Development of a test that measures real-time HER2 signaling function in live breast cancer cell lines and primary cells

Background: Approximately 18-20% of all human breast cancers have overexpressed human epidermal growth factor receptor 2 (HER2). Standard clinical practice is to treat only overexpressed HER2 (HER2+) cancers with targeted anti-HER2 therapies. However, recent analyses of clinical trial data have found evidence that HER2-targeted therapies may benefit a sub-group of breast cancer patients with non-overexpressed HER2. This suggests that measurement of other biological factors associated with HER2 cancer, such as HER2 signaling pathway activity, should be considered as an alternative means of identifying patients eligible for HER2 therapies. Methods: A new biosensor-based test (CELx (TM) HSF) that measures HER2 signaling activity in live cells is demonstrated using a set of 19 human HER2+ and HER2-breast cancer reference cell lines and primary cell samples derived from two fresh patient tumor specimens. Pathway signaling is elucidated by use of highly specific agonists and antagonists. The test method relies upon well-established phenotypic, adhesion-related, impedance changes detected by the biosensor. Results: The analytical sensitivity and analyte specificity of this method was demonstrated using ligands with high affinity and specificity for HER1 and HER3. The HER2-driven signaling quantified ranged 50-fold between the lowest and highest cell lines.
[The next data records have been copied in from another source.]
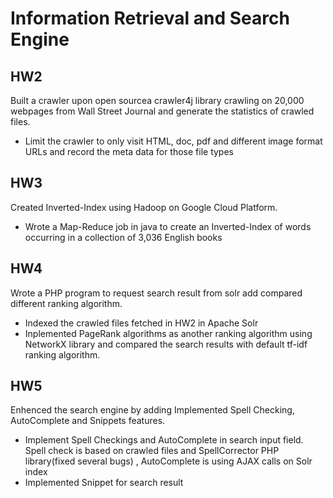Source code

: # Information Retrieval and Search Engine
## HW2
Built a crawler upon open sourcea crawler4j library crawling on 20,000 webpages from Wall Street Journal and generate the statistics of crawled files.
* Limit the crawler to only visit HTML, doc, pdf and different image format URLs and record the meta data for those file types
## HW3
Created Inverted-Index using Hadoop on Google Cloud Platform.
* Wrote a Map-Reduce job in java to create an Inverted-Index of words occurring in a collection of 3,036 English books
## HW4
Wrote a PHP program to request search result from solr add compared different ranking algorithm.
* Indexed the crawled files fetched in HW2 in Apache Solr
* Inplemented PageRank algorithms as another ranking algorithm using NetworkX library and compared the search results with default tf-idf ranking algorithm.
## HW5
Enhenced the search engine by adding	Implemented Spell Checking, AutoComplete and Snippets features.
* Implement Spell Checkings and AutoComplete in search input field. Spell check is based on crawled files and SpellCorrector PHP library(fixed several bugs) , AutoComplete is using AJAX calls on Solr index
* Implemented Snippet for search result
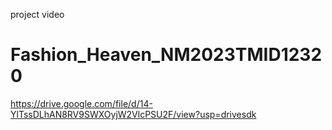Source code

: project video
# Fashion_Heaven_NM2023TMID12320
https://drive.google.com/file/d/14-YlTssDLhAN8RV9SWXOyjW2VlcPSU2F/view?usp=drivesdk
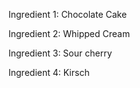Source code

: Ingredient 1: 
Chocolate Cake

Ingredient 2: 
Whipped Cream

Ingredient 3:
Sour cherry

Ingredient 4:
Kirsch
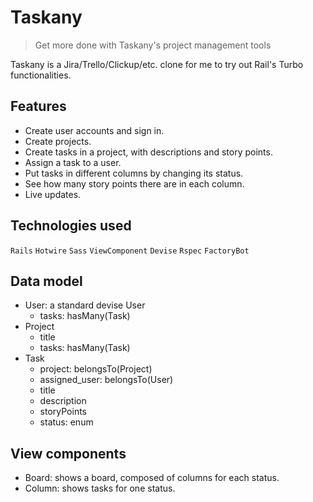 # Taskany

> Get more done with Taskany's project management tools

Taskany is a Jira/Trello/Clickup/etc. clone for me to try out Rail's Turbo functionalities.

## Features

- Create user accounts and sign in.
- Create projects.
- Create tasks in a project, with descriptions and story points.
- Assign a task to a user.
- Put tasks in different columns by changing its status.
- See how many story points there are in each column.
- Live updates.

## Technologies used

`Rails` `Hotwire` `Sass` `ViewComponent` `Devise` `Rspec` `FactoryBot`

## Data model

- User: a standard devise User
  - tasks: hasMany(Task)
- Project
  - title
  - tasks: hasMany(Task)
- Task
  - project: belongsTo(Project)
  - assigned_user: belongsTo(User)
  - title
  - description
  - storyPoints
  - status: enum

## View components

- Board: shows a board, composed of columns for each status.
- Column: shows tasks for one status.
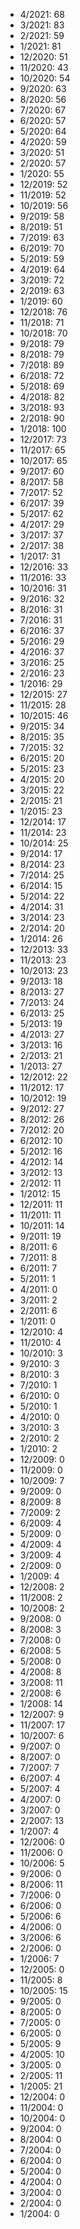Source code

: *  4/2021: 68
*  3/2021: 83
*  2/2021: 59
*  1/2021: 81
*  12/2020: 51
*  11/2020: 43
*  10/2020: 54
*  9/2020: 63
*  8/2020: 56
*  7/2020: 67
*  6/2020: 57
*  5/2020: 64
*  4/2020: 59
*  3/2020: 51
*  2/2020: 57
*  1/2020: 55
*  12/2019: 52
*  11/2019: 52
*  10/2019: 56
*  9/2019: 58
*  8/2019: 51
*  7/2019: 63
*  6/2019: 70
*  5/2019: 59
*  4/2019: 64
*  3/2019: 72
*  2/2019: 63
*  1/2019: 60
*  12/2018: 76
*  11/2018: 71
*  10/2018: 70
*  9/2018: 79
*  8/2018: 79
*  7/2018: 89
*  6/2018: 72
*  5/2018: 69
*  4/2018: 82
*  3/2018: 93
*  2/2018: 90
*  1/2018: 100
*  12/2017: 73
*  11/2017: 65
*  10/2017: 65
*  9/2017: 60
*  8/2017: 58
*  7/2017: 52
*  6/2017: 39
*  5/2017: 62
*  4/2017: 29
*  3/2017: 37
*  2/2017: 38
*  1/2017: 31
*  12/2016: 33
*  11/2016: 33
*  10/2016: 31
*  9/2016: 32
*  8/2016: 31
*  7/2016: 31
*  6/2016: 37
*  5/2016: 29
*  4/2016: 37
*  3/2016: 25
*  2/2016: 23
*  1/2016: 29
*  12/2015: 27
*  11/2015: 28
*  10/2015: 46
*  9/2015: 34
*  8/2015: 35
*  7/2015: 32
*  6/2015: 20
*  5/2015: 23
*  4/2015: 20
*  3/2015: 22
*  2/2015: 21
*  1/2015: 23
*  12/2014: 17
*  11/2014: 23
*  10/2014: 25
*  9/2014: 17
*  8/2014: 23
*  7/2014: 25
*  6/2014: 15
*  5/2014: 22
*  4/2014: 31
*  3/2014: 23
*  2/2014: 20
*  1/2014: 26
*  12/2013: 33
*  11/2013: 23
*  10/2013: 23
*  9/2013: 18
*  8/2013: 27
*  7/2013: 24
*  6/2013: 25
*  5/2013: 19
*  4/2013: 27
*  3/2013: 16
*  2/2013: 21
*  1/2013: 27
*  12/2012: 22
*  11/2012: 17
*  10/2012: 19
*  9/2012: 27
*  8/2012: 26
*  7/2012: 20
*  6/2012: 10
*  5/2012: 16
*  4/2012: 14
*  3/2012: 13
*  2/2012: 11
*  1/2012: 15
*  12/2011: 11
*  11/2011: 11
*  10/2011: 14
*  9/2011: 19
*  8/2011: 6
*  7/2011: 8
*  6/2011: 7
*  5/2011: 1
*  4/2011: 0
*  3/2011: 2
*  2/2011: 6
*  1/2011: 0
*  12/2010: 4
*  11/2010: 4
*  10/2010: 3
*  9/2010: 3
*  8/2010: 3
*  7/2010: 1
*  6/2010: 0
*  5/2010: 1
*  4/2010: 0
*  3/2010: 3
*  2/2010: 2
*  1/2010: 2
*  12/2009: 0
*  11/2009: 0
*  10/2009: 7
*  9/2009: 0
*  8/2009: 8
*  7/2009: 2
*  6/2009: 4
*  5/2009: 0
*  4/2009: 4
*  3/2009: 4
*  2/2009: 0
*  1/2009: 4
*  12/2008: 2
*  11/2008: 2
*  10/2008: 2
*  9/2008: 0
*  8/2008: 3
*  7/2008: 0
*  6/2008: 5
*  5/2008: 0
*  4/2008: 8
*  3/2008: 11
*  2/2008: 6
*  1/2008: 14
*  12/2007: 9
*  11/2007: 17
*  10/2007: 6
*  9/2007: 0
*  8/2007: 0
*  7/2007: 7
*  6/2007: 4
*  5/2007: 4
*  4/2007: 0
*  3/2007: 0
*  2/2007: 13
*  1/2007: 4
*  12/2006: 0
*  11/2006: 0
*  10/2006: 5
*  9/2006: 0
*  8/2006: 11
*  7/2006: 0
*  6/2006: 0
*  5/2006: 6
*  4/2006: 0
*  3/2006: 6
*  2/2006: 0
*  1/2006: 7
*  12/2005: 0
*  11/2005: 8
*  10/2005: 15
*  9/2005: 0
*  8/2005: 0
*  7/2005: 0
*  6/2005: 0
*  5/2005: 9
*  4/2005: 10
*  3/2005: 0
*  2/2005: 11
*  1/2005: 21
*  12/2004: 0
*  11/2004: 0
*  10/2004: 0
*  9/2004: 0
*  8/2004: 0
*  7/2004: 0
*  6/2004: 0
*  5/2004: 0
*  4/2004: 0
*  3/2004: 0
*  2/2004: 0
*  1/2004: 0
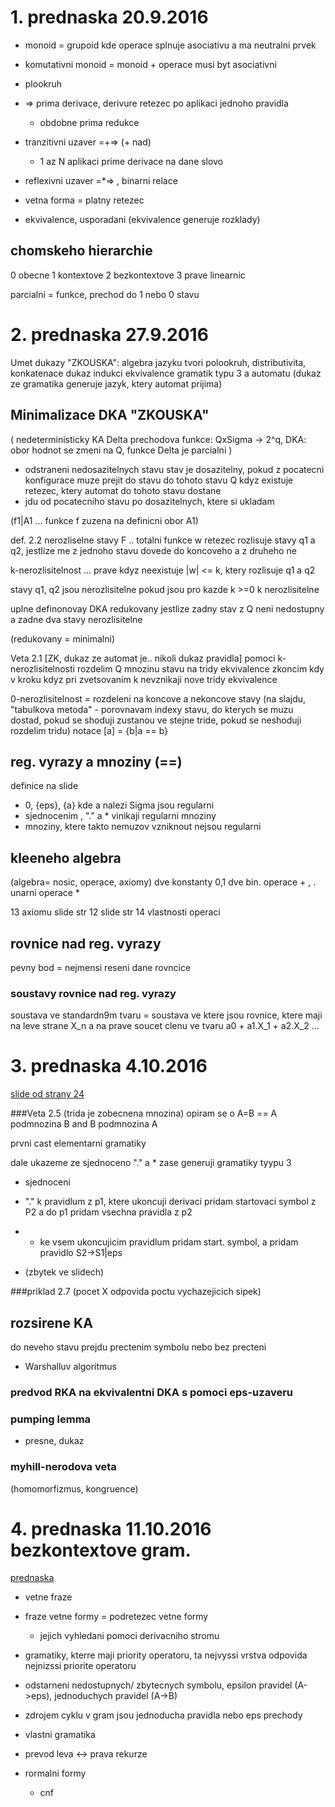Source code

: # 1. prednaska 20.9.2016
* monoid = grupoid kde operace splnuje asociativu a ma neutralni prvek
* komutativni monoid = monoid + operace musi byt asociativni
* plookruh

* => prima derivace, derivure retezec po aplikaci jednoho pravidla

    * obdobne prima redukce

* tranzitivni uzaver =+=> (+ nad)
    * 1 az N aplikaci prime derivace na dane slovo

* reflexivni uzaver =*=> , binarni relace

* vetna forma = platny retezec

* ekvivalence, usporadani
(ekvivalence generuje rozklady)

## chomskeho hierarchie
0 obecne
1 kontextove
2 bezkontextove
3 prave linearnic

parcialni = funkce, prechod do 1 nebo 0 stavu

# 2. prednaska 27.9.2016
Umet dukazy "ZKOUSKA":
algebra jazyku tvori polookruh, distributivita, konkatenace
dukaz indukci
ekvivalence gramatik typu 3 a automatu
(dukaz ze gramatika generuje jazyk, ktery automat prijima)

## Minimalizace DKA "ZKOUSKA"
( nedeterministicky KA
Delta prechodova funkce: QxSigma -> 2^q,
DKA:
obor hodnot se zmeni na Q, funkce Delta je parcialni
)

* odstraneni nedosazitelnych stavu
 stav je dosazitelny, pokud z pocatecni konfigurace muze prejit do stavu do tohoto stavu Q
 kdyz existuje retezec, ktery automat do tohoto stavu dostane
* jdu od pocatecniho stavu po dosazitelnych, ktere si ukladam

(f1|A1  ... funkce f zuzena na definicni obor A1) 
 
def. 2.2 nerozliselne stavy
F .. totalni funkce
w retezec rozlisuje stavy q1 a q2, jestlize me z jednoho stavu dovede do koncoveho a z druheho ne

k-nerozlisitelnost ... prave kdyz neexistuje |w| <= k, ktery rozlisuje q1 a q2

stavy q1, q2 jsou nerozlisitelne pokud jsou pro kazde k >=0 k nerozlisitelne


uplne definonovay DKA redukovany jestlize zadny stav z Q neni nedostupny a zadne dva stavy nerozlisitelne

(redukovany = minimalni)


Veta 2.1 [ZK, dukaz ze automat je.. nikoli dukaz pravidla]
pomoci k-nerozlisitelnosti rozdelim Q mnozinu stavu na tridy ekvivalence
zkoncim kdy v kroku kdyz pri zvetsovanim k nevznikaji nove tridy ekvivalence

0-nerozlisitelnost = rozdeleni na koncove a nekoncove stavy
(na slajdu, "tabulkova metoda" - porovnavam indexy stavu, do kterych se muzu dostad, pokud se shoduji zustanou ve stejne tride, pokud se neshoduji rozdelim tridu)
notace [a] = {b|a == b}


## reg. vyrazy a mnoziny (==)
definice na slide
* 0, {eps}, {a} kde a nalezi Sigma  jsou regularni 
* sjednocenim , "." a * vinikaji regularni mnoziny
* mnoziny, ktere takto nemuzov vzniknout nejsou regularni

## kleeneho algebra
(algebra= nosic, operace, axiomy)
dve konstanty 0,1
dve bin. operace + , .
unarni operace *

13 axiomu
slide str 12
slide str 14 vlastnosti operaci

## rovnice nad reg. vyrazy
pevny bod = nejmensi reseni dane rovncice

### soustavy rovnice nad reg. vyrazy
soustava ve standardn9m tvaru = soustava ve ktere jsou rovnice, ktere maji na leve strane X_n 
a na prave soucet clenu ve tvaru a0 + a1.X_1 + a2.X_2 ...


# 3. prednaska 4.10.2016


[slide od  strany 24](https://wis.fit.vutbr.cz/FIT/st/course-files-st.php?file=%2Fcourse%2FTIN-IT%2Flectures%2Fprednasky%2Ftin-pr02-rj2.pdf&cid=11660) 

###Veta 2.5
(trida je zobecnena mnozina)
opiram se o A=B == A podmnozina B and B podmnozina A

prvni cast elementarni gramatiky

dale ukazeme ze sjednoceno "." a * zase generuji gramatiky tyypu 3

* sjednoceni

* "." k pravidlum z p1, ktere ukoncuji derivaci pridam startovaci symbol z P2 a do p1 pridam vsechna pravidla z p2

* * ke vsem ukoncujicim pravidlum pridam start. symbol, a pridam pravidlo S2->S1|eps

* (zbytek ve slidech)

###priklad 2.7
(pocet X odpovida poctu vychazejicich sipek)


## rozsirene KA
do neveho stavu prejdu prectenim symbolu nebo bez precteni
* Warshalluv algoritmus

### predvod RKA na ekvivalentni DKA s pomoci eps-uzaveru

### pumping lemma
* presne, dukaz

### myhill-nerodova veta
(homomorfizmus, kongruence)


# 4. prednaska 11.10.2016 bezkontextove gram.

[prednaska](https://wis.fit.vutbr.cz/FIT/st/course-files-st.php?file=%2Fcourse%2FTIN-IT%2Flectures%2Fprednasky%2Ftin-pr04-bj1.pdf&cid=11660)


* vetne fraze
* fraze vetne formy = podretezec vetne formy
    * jejich vyhledani pomoci derivacniho stromu

* gramatiky, kterre maji priority operatoru, ta nejvyssi vrstva odpovida nejnizssi priorite operatoru

* odstarneni nedostupnych/ zbytecnych symbolu, epsilon pravidel (A->eps), jednoduchych pravidel (A->B)

* zdrojem cyklu v gram jsou jednoducha pravidla nebo eps prechody

* vlastni gramatika

* prevod leva <-> prava rekurze

* rormalni formy
    * cnf
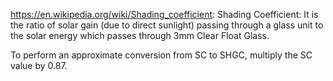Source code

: 
<https://en.wikipedia.org/wiki/Shading_coefficient>:
Shading Coefficient: It is the ratio of solar gain (due to direct sunlight) passing through a glass unit to the solar energy which passes through 3mm Clear Float Glass.

To perform an approximate conversion from SC to SHGC, multiply the SC value by 0.87.
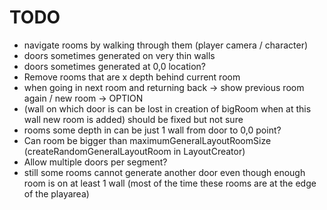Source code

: # TODO
- navigate rooms by walking through them (player camera / character)
- doors sometimes generated on very thin walls
- doors sometimes generated at 0,0 location?
- Remove rooms that are x depth behind current room
- when going in next room and returning back -> show previous room again / new room -> OPTION
- (wall on which door is can be lost in creation of bigRoom when at this wall new room is added) should be fixed but not sure
- rooms some depth in can be just 1 wall from door to 0,0 point?
- Can room be bigger than maximumGeneralLayoutRoomSize (createRandomGeneralLayoutRoom in LayoutCreator)
- Allow multiple doors per segment?
- still some rooms cannot generate another door even though enough room is on at least 1 wall (most of the time these rooms are at the edge of the playarea)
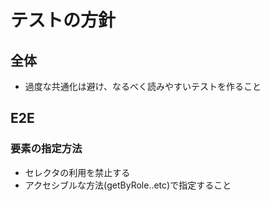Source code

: # テストの方針

## 全体
- 過度な共通化は避け、なるべく読みやすいテストを作ること

## E2E
### 要素の指定方法
- セレクタの利用を禁止する
- アクセシブルな方法(getByRole..etc)で指定すること

### 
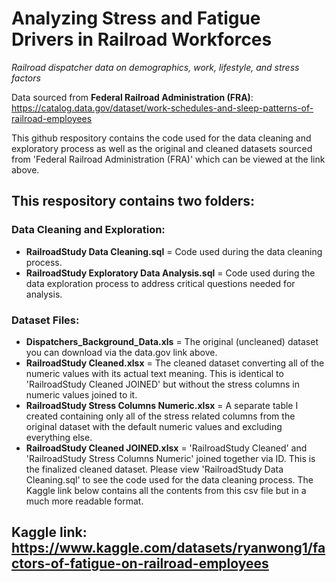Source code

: # Analyzing Stress and Fatigue Drivers in Railroad Workforces
_Railroad dispatcher data on demographics, work, lifestyle, and stress factors_

Data sourced from **Federal Railroad Administration (FRA)**: https://catalog.data.gov/dataset/work-schedules-and-sleep-patterns-of-railroad-employees

This github respository contains the code used for the data cleaning and exploratory process as well as the original and cleaned datasets sourced from 'Federal Railroad Administration (FRA)' which can be viewed at the link above.

## This respository contains two folders:

### Data Cleaning and Exploration:
- **RailroadStudy Data Cleaning.sql** = Code used during the data cleaning process.
- **RailroadStudy Exploratory Data Analysis.sql** = Code used during the data exploration process to address critical questions needed for analysis.

### Dataset Files:
- **Dispatchers_Background_Data.xls** = The original (uncleaned) dataset you can download via the data.gov link above.
- **RailroadStudy Cleaned.xlsx** = The cleaned dataset converting all of the numeric values with its actual text meaning. This is identical to 'RailroadStudy Cleaned JOINED' but without the stress columns in numeric values joined to it.
- **RailroadStudy Stress Columns Numeric.xlsx** = A separate table I created containing only all of the stress related columns from the original dataset with the default numeric values and excluding everything else.
- **RailroadStudy Cleaned JOINED.xlsx** = 'RailroadStudy Cleaned' and 'RailroadStudy Stress Columns Numeric' joined together via ID. This is the finalized cleaned dataset. Please view 'RailroadStudy Data Cleaning.sql' to see the code used for the data cleaning process. The Kaggle link below contains all the contents from this csv file but in a much more readable format.

## Kaggle link: https://www.kaggle.com/datasets/ryanwong1/factors-of-fatigue-on-railroad-employees
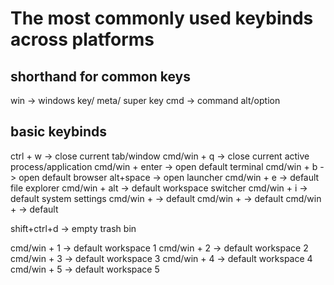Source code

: # The most commonly used keybinds across platforms


## shorthand for common keys

win -> windows key/ meta/ super key
cmd -> command
alt/option


## basic keybinds

ctrl + w -> close current tab/window
cmd/win + q -> close current active process/application
cmd/win + enter -> open default terminal
cmd/win + b -> open default browser
alt+space -> open launcher
cmd/win + e -> default file explorer
cmd/win + alt -> default workspace switcher
cmd/win + i -> default system settings 
cmd/win +  -> default 
cmd/win +  -> default 
cmd/win +  -> default 

shift+ctrl+d -> empty trash bin

cmd/win + 1  -> default workspace 1 
cmd/win + 2  -> default workspace 2 
cmd/win + 3  -> default workspace 3 
cmd/win + 4  -> default workspace 4 
cmd/win + 5  -> default workspace 5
The HER2+ cell lines were almost equally divided into high and low signaling test result groups, suggesting that little correlation exists between HER2 protein expression and HER2 signaling level. Unexpectedly, the highest HER2-driven signaling level recorded was with a HER2-cell line. Conclusions: Measurement of HER2 signaling activity in the tumor cells of breast cancer patients is a feasible approach to explore as a biomarker to identify HER2-driven cancers not currently diagnosable with genomic techniques. The wide range of HER2-driven signaling levels measured suggests it may be possible to make a distinction between normal and abnormal levels of activity. Analytical validation studies and clinical trials treating HER2-patients with abnormal HER2-driven signaling would be required to evaluate the analytical and clinical validity of using this functional biomarker as a diagnostic test to select patients for treatment with HER2 targeted therapy. In clinical practice, this method would require patient specimens be delivered to and tested in a central lab.